Document passage:
⁂

NHL players most certainly do not want to be NHL non-players when their collective bargaining agreement expires on Sept. 15, but that they will stand strong in the Joe Hill-Norma Rae union sense this time around if they don't get a new deal that is to their satisfaction.

The once-formidable union that fractured into a cesspool of dissent and backstabbing in 2004-05 under former NHLPA boss Bob Goodenow, caving in to almost every demand made by the owners and losing a season's wages in the process, won't have any of that nonsense this time around -- at least if Fehr was to be believed on Friday.

Asked if he was already feeling any pressure from the players -- especially veterans who lost a year's worth of paychecks during that cancelled season -- to essentially cut a deal that might be less than their current proposal to the owners, Fehr was succinct:

"No," he said.

An awkward pause was followed by a "Hey, does that not surprise you at all?" Then Fehr began to elaborate on why the players will be more unified this time.

"No players would like to miss games, and I think players who were in the lockout the last time are particularly sensitive to that," he said, adding that all union members recognize what it means when the owners come in to the talks and essentially say that the players must take another salary reduction that is even larger than the last one. That time, the NHLPA accepted a salary cap and a 24-percent pay cut. The NHL has had record revenues every year since then. Even so, the owners are now also asking the players who held out the last time to give back the gains they made in terms of free-agency mobility.

Some people still see a reason for optimism that a deal will be reached sooner rather than later. Others see just the opposite. But to sum up, the situation is this:

The NHL and its players agree that times are financially better than they've ever been. This fact is the main basis for the optimism that, while a lockout may happen and wipe out the first part of the season, it won't claim the whole schedule. (Because a season has been squandered before, everyone who loves the game easily gets into a state of panic that it will happen again.) How to divvy up the spoils of the increased revenue ($3.3 billion in 2011-12, compared to $2.2 billion the year after the 2004-05 lockout) is where the big fight will happen. Players currently receive 57-percent of hockey-related revenues (HRR), which means they got $1.89 billion this past season.

⁂

Activity list:
(1) Swap "collective bargaining agreement" for "labor contract" in the NHL labor passage, and write out the stretch from "NHL players most" through "to their satisfaction." with that change.
(2) Answer these questions from the NHL labor passage:
(a) On what date does the players' agreement expire?
(b) What pay cut did the NHLPA accept the last time?
(c) What share of hockey-related revenues do players currently receive?
The entries that come next are separate from the NHL labor passage.

Dataset extract:
⁂

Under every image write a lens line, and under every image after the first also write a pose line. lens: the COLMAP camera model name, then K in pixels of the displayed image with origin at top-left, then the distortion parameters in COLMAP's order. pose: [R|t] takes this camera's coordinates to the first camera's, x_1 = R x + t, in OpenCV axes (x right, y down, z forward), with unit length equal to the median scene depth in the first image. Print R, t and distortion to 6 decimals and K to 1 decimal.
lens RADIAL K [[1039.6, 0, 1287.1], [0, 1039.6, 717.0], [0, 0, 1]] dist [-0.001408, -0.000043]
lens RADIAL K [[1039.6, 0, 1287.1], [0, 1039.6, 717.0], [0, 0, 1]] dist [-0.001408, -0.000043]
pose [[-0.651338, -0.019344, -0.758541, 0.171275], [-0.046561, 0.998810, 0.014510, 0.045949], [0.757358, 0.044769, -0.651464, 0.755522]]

⁂

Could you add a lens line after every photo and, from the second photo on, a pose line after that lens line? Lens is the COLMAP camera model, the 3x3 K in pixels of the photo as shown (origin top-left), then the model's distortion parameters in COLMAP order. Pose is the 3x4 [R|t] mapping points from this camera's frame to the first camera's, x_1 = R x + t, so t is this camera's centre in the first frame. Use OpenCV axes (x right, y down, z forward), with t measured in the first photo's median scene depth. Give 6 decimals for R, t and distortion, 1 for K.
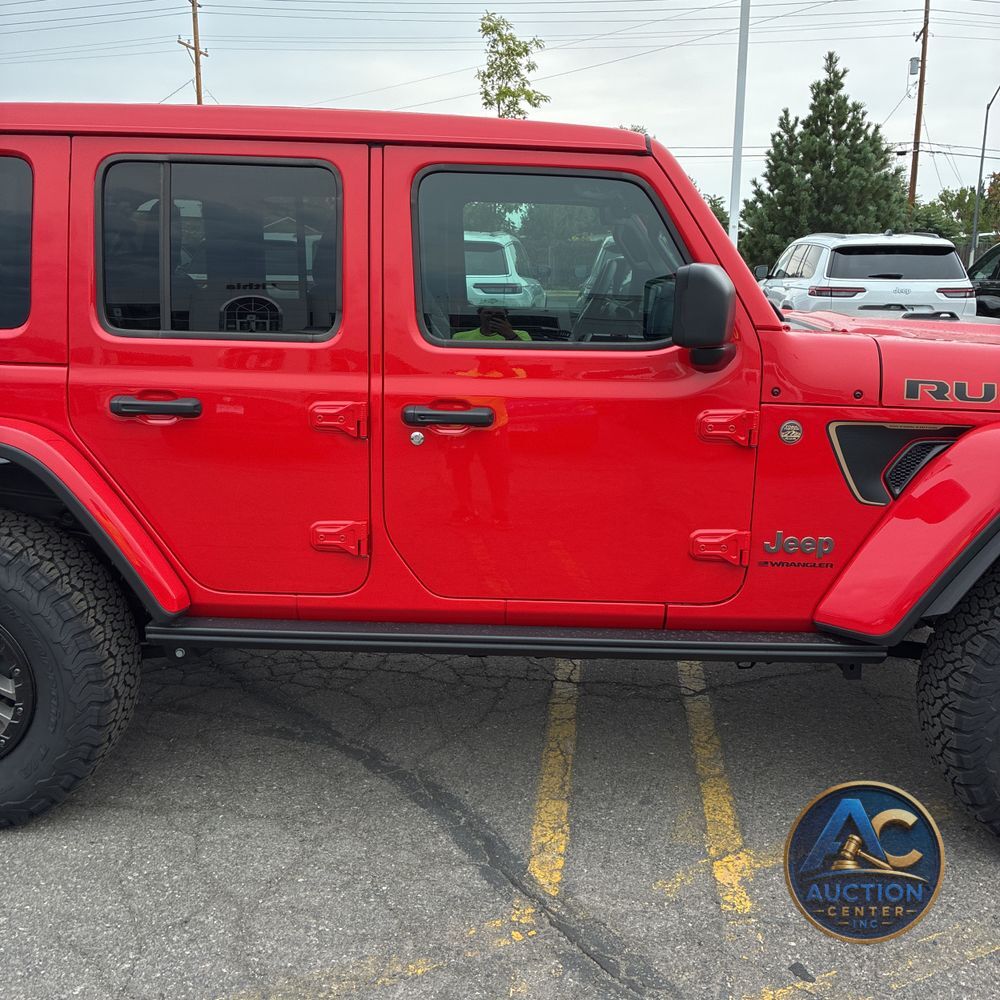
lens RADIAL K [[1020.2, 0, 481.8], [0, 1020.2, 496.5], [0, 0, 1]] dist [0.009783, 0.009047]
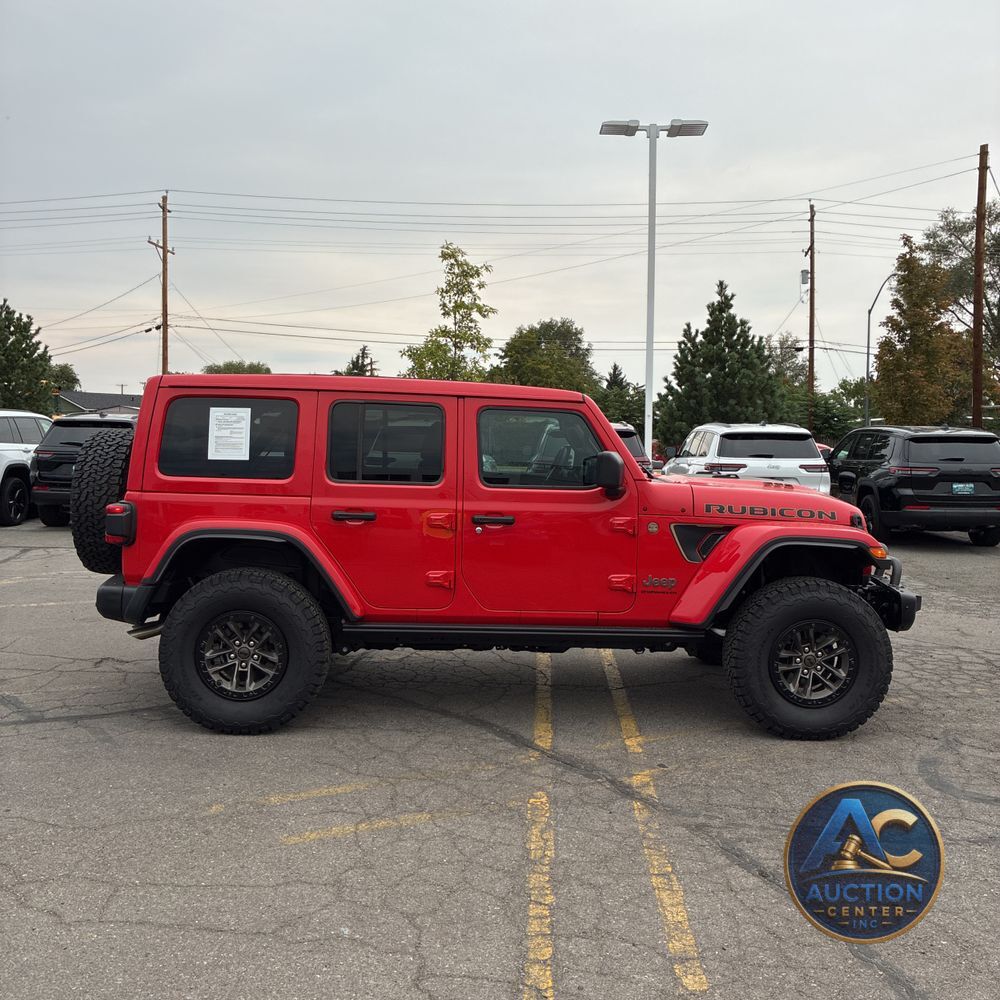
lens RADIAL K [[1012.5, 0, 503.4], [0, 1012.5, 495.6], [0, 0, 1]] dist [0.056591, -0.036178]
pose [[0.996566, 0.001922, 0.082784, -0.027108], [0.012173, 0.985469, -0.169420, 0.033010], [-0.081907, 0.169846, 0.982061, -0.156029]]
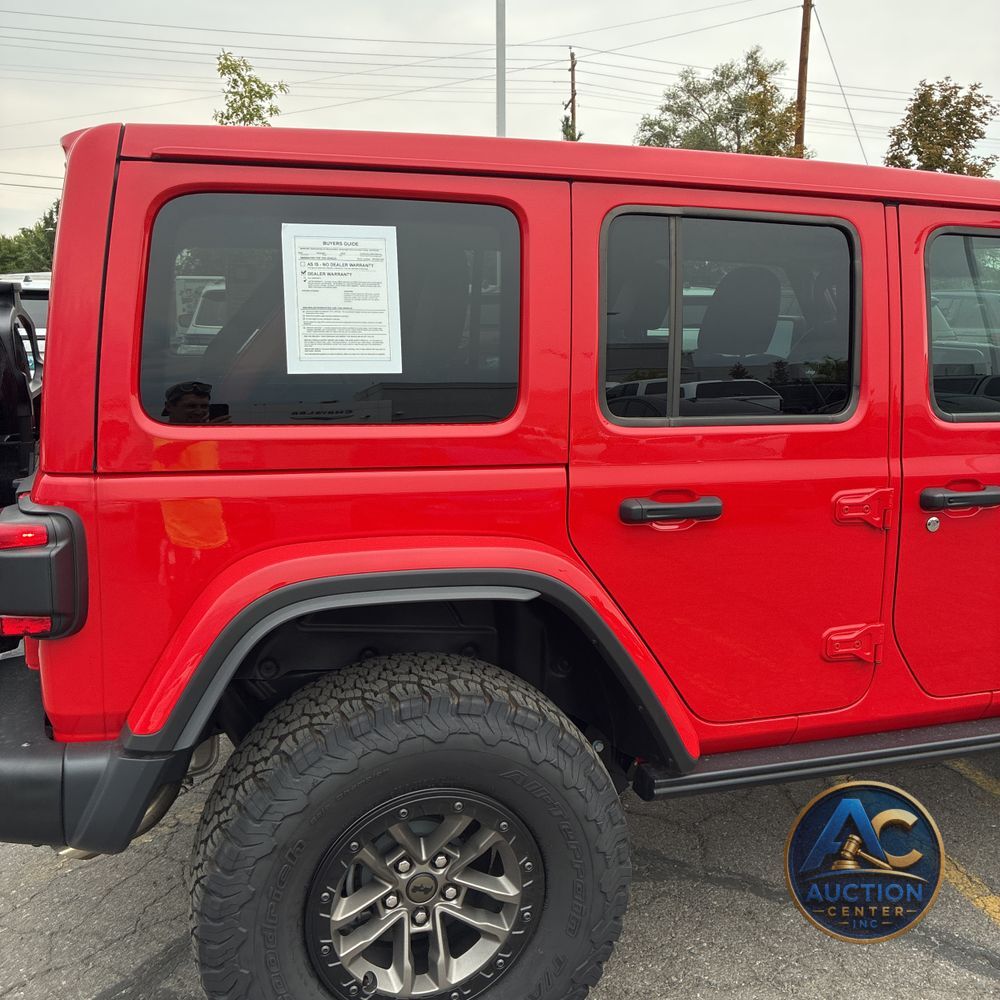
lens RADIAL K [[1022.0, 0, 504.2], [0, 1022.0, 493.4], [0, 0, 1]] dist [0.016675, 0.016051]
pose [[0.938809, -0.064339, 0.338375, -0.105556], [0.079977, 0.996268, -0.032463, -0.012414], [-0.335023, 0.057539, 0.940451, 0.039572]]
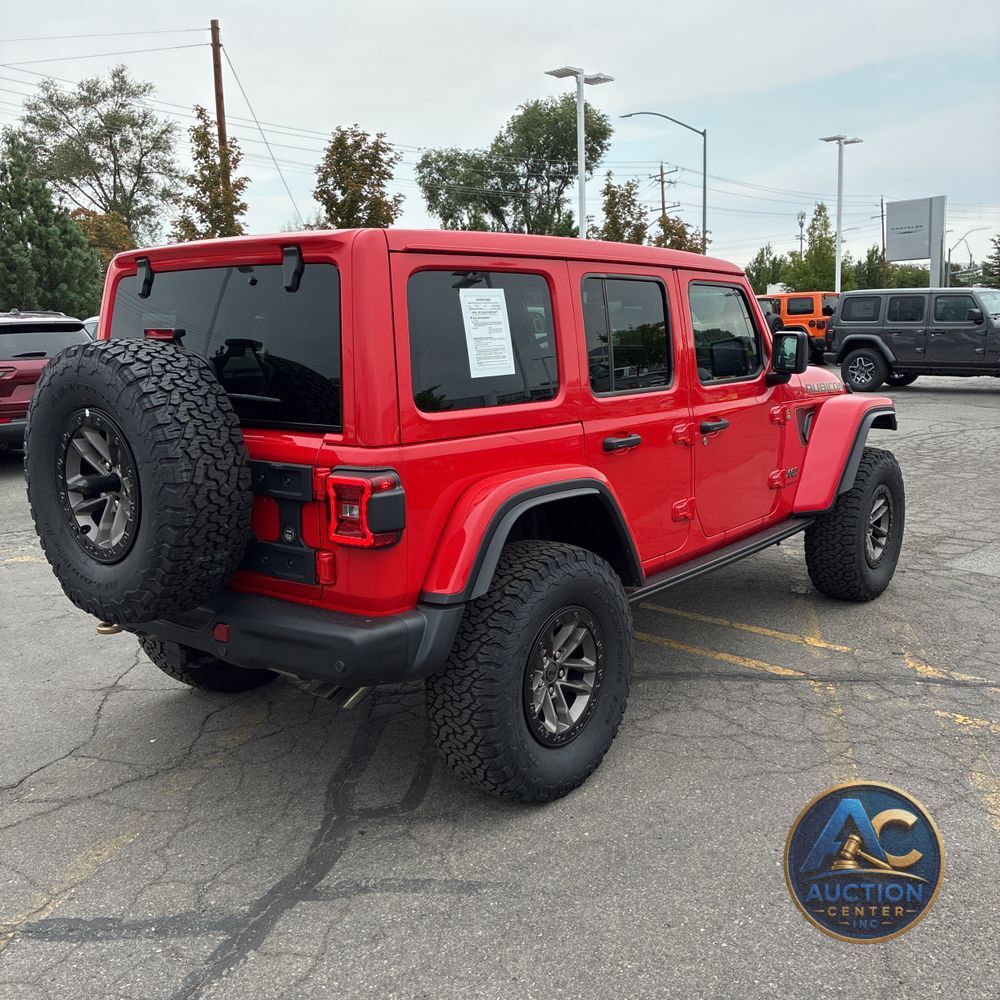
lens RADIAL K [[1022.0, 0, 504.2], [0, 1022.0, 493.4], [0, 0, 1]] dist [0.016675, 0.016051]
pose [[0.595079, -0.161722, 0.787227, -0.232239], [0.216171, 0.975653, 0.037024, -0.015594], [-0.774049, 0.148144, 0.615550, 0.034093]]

⁂

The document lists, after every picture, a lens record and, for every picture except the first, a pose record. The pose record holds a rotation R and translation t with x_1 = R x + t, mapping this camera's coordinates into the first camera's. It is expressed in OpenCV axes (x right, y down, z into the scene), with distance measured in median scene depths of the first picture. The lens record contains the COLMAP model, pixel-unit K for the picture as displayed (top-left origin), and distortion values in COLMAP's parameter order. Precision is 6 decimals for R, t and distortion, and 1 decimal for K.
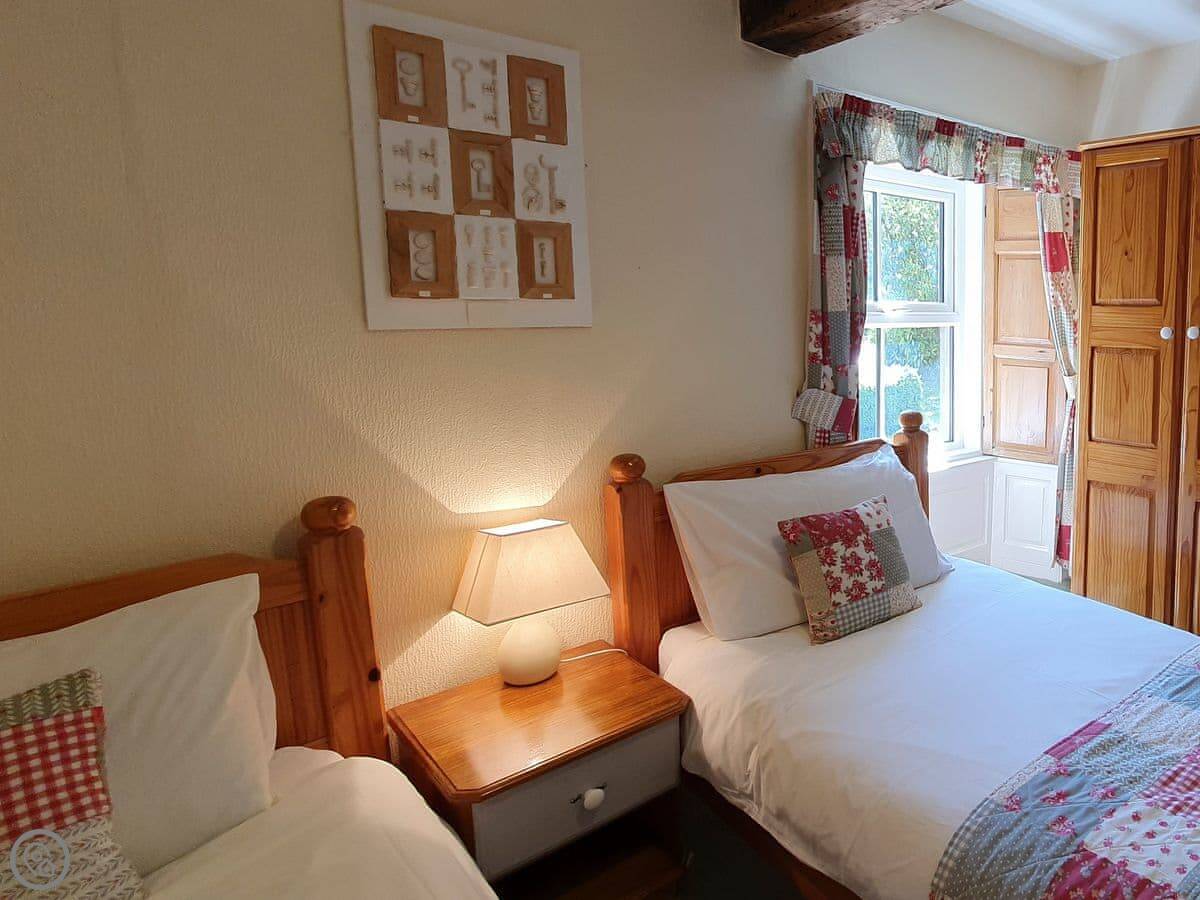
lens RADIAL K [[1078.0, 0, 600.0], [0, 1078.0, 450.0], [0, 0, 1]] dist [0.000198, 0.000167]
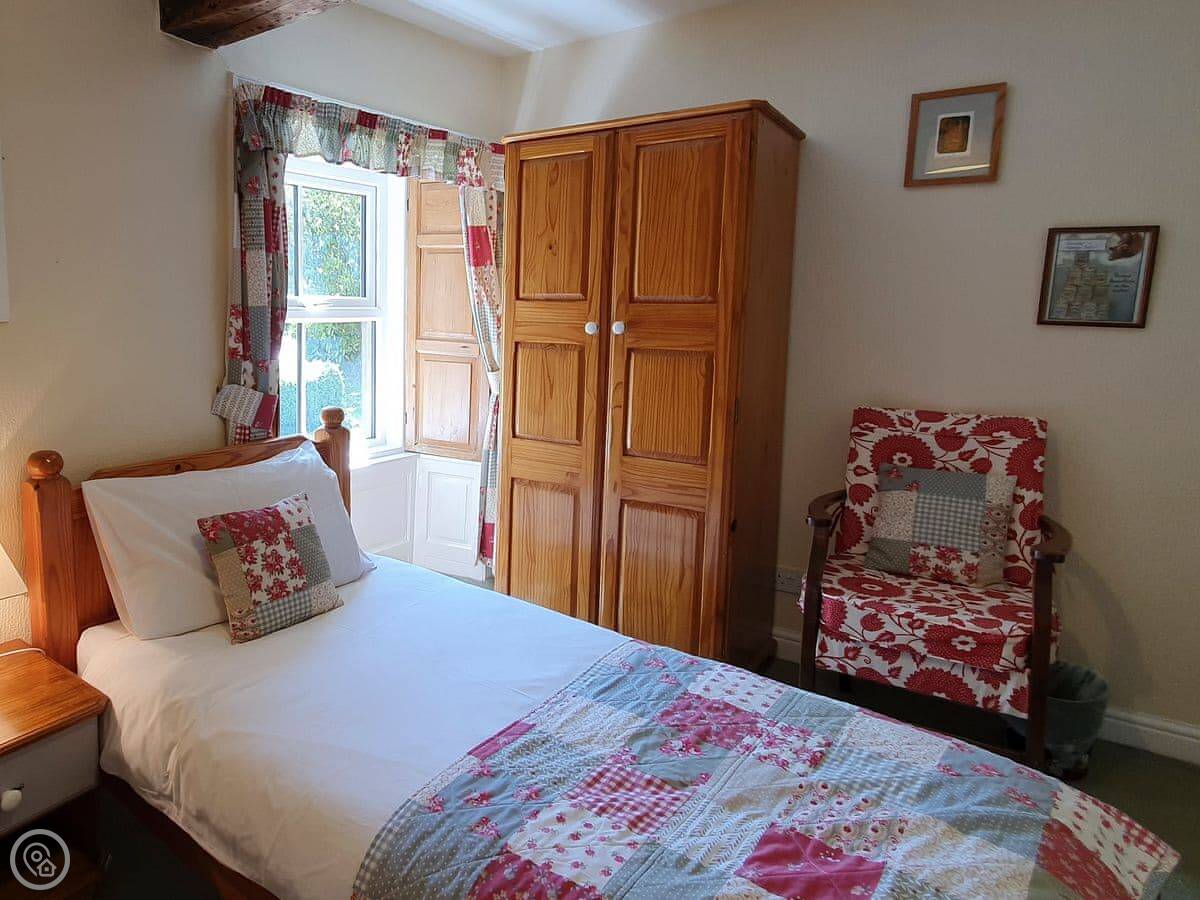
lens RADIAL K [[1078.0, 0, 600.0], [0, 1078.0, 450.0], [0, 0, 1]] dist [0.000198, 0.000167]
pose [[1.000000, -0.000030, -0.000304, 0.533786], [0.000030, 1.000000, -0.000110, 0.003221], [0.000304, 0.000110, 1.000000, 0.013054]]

⁂

Task answers:
(1)
NHL players most certainly do not want to be NHL non-players when their labor contract expires on Sept. 15, but that they will stand strong in the Joe Hill-Norma Rae union sense this time around if they don't get a new deal that is to their satisfaction.

(2)
(a) Sept. 15
(b) A 24-percent pay cut
(c) 57 percent